Many of the flavors present in Straight Jacket are also at work in V.S.O.J. (which stands for Very Special Old Jacket), particularly molasses, caramel, maple and dark fruit, accented with notes of vanilla and cocoa. The difference is that the flavors run far deeper and even smoother, with nary a trace of alcoholic burn. They have also become accented with a long-charred, roasted middle, presumably from the extra time in the barrel.
V.S.O.J. finishes with light tannic oak character that lends balance and completion to a deep, silky journey.
Not to be missed.
Code Switch (14.5 percent)
If V.S.O.J. is a triumph, Code Switch is a curiosity — albeit an admirable one.
This deep purple brew began life as a traditional take on the Belgian quad — a sweet, boozy, malt-forward style. Yet after a year in barrels, and with an ample infusion of blackberries, Code Switch is hardly identifiable as a quad, which makes Revolution’s description of the beer — “imperial ale aged on blackberries” — honest, even if a bit vague.
As for what’s in the can, there isn’t much precedent. As complex and layered as V.S.O.J. sits on the palate, Code Switch is fairly simple: it’s very fruity — I thought of tea, SweeTarts and even Pop-Tarts in the aroma — and very dry.
Revolution and Sun King Brewing aimed for marked dryness to balance the fruity character — and it worked. Code Switch could easily have turned cloying. It’s not. The dryness is quite stunning and unexpected.
“That’s the curveball we were shooting for,” Revolution brewmaster Jim Cibak. “We wanted to do something different for the style.”

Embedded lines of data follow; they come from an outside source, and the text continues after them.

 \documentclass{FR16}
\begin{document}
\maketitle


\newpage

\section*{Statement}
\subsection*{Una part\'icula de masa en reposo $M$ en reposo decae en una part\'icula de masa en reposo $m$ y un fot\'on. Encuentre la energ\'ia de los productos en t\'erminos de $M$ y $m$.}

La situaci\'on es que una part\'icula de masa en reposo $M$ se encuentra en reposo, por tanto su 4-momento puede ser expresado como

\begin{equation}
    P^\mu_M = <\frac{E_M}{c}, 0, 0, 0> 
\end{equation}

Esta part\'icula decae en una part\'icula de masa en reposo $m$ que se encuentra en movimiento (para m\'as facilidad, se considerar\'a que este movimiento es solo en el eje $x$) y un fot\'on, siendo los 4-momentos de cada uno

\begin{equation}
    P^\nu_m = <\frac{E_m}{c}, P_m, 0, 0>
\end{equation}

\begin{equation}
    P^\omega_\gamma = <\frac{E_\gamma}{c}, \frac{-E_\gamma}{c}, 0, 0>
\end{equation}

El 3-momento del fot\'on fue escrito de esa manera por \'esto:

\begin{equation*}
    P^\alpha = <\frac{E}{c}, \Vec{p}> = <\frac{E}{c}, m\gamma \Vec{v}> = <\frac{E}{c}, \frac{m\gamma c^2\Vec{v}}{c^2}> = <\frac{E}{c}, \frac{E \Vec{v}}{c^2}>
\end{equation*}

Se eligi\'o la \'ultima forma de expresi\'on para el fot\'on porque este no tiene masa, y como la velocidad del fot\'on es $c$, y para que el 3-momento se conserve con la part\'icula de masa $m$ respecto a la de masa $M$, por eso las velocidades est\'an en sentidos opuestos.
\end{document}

Said Revolution founder Josh Deth: “It’s a hybrid, I guess — its own unique beer.”
As someone in the room pointed out, Code Switch is arguably more reminiscent of dessert wine than Belgian ale.

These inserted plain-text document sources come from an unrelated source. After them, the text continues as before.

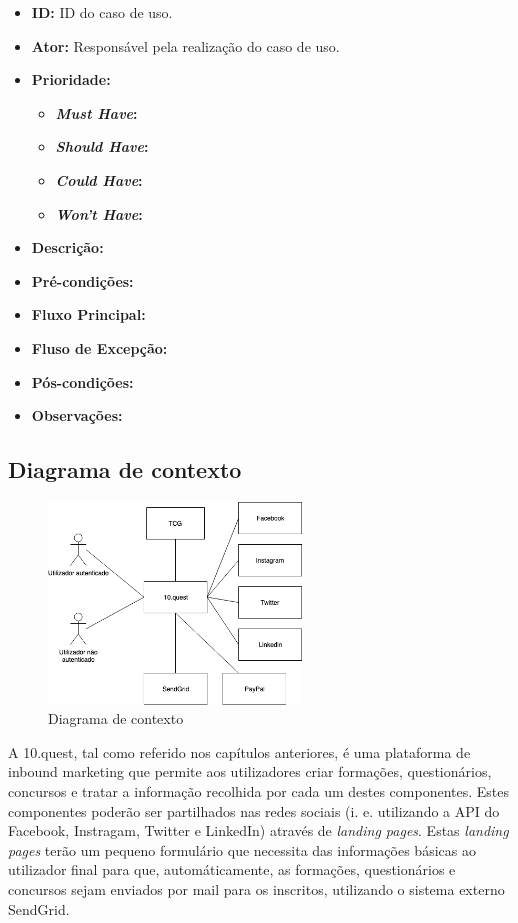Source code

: \begin{itemize}
	\item \textbf{ID:} ID do caso de uso.
	\item \textbf{Ator:} Responsável pela realização do caso de uso.
	\item \textbf{Prioridade:} 
	\begin{itemize}
		\item \textbf{\textit{Must Have}:} 
		\item \textbf{\textit{Should Have}:}
		\item \textbf{\textit{Could Have}:}
		\item \textbf{\textit{Won't Have}:}
	\end{itemize}
	\item \textbf{Descrição:}
	\item \textbf{Pré-condições:}
	\item \textbf{Fluxo Principal:}
	\item \textbf{Fluso de Excepção:}
	\item \textbf{Pós-condições:}
	\item \textbf{Observações:}
\end{itemize}

\newpage

\subsection{Diagrama de contexto}
\label{d:contexto}
\begin{figure}[ht!]
	\begin{center}
		\includegraphics[width=0.6\textwidth]{img/rf/10quest}
		\caption{Diagrama de contexto}
		\label{fig:rf-10quest}
	\end{center}
\end{figure}

A 10.quest, tal como referido nos capítulos anteriores, é uma plataforma de inbound marketing que permite aos utilizadores criar formações, questionários, concursos e tratar a informação recolhida por cada um destes componentes. 
Estes componentes poderão ser partilhados nas redes sociais (i. e. utilizando a API do Facebook, Instragam, Twitter e LinkedIn) através de \textit{landing pages}. Estas \textit{landing pages} terão um pequeno formulário que necessita das informações básicas ao utilizador final para que, automáticamente, as formações, questionários e concursos sejam enviados por mail para os inscritos, utilizando o sistema externo SendGrid.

For that reason it may be a bit of a polarizing innovation. But it’s both well-made and an interesting experiment. Most of what passes for innovation these days in barrel-aged beers amounts to amplifying the sugar, the adjuncts and the gimmicks.
Code Switch runs the other direction, carving a new path that will please some and befuddle others — but which paired quite nicely with grilled steak and garlic mashed potatoes Tuesday night.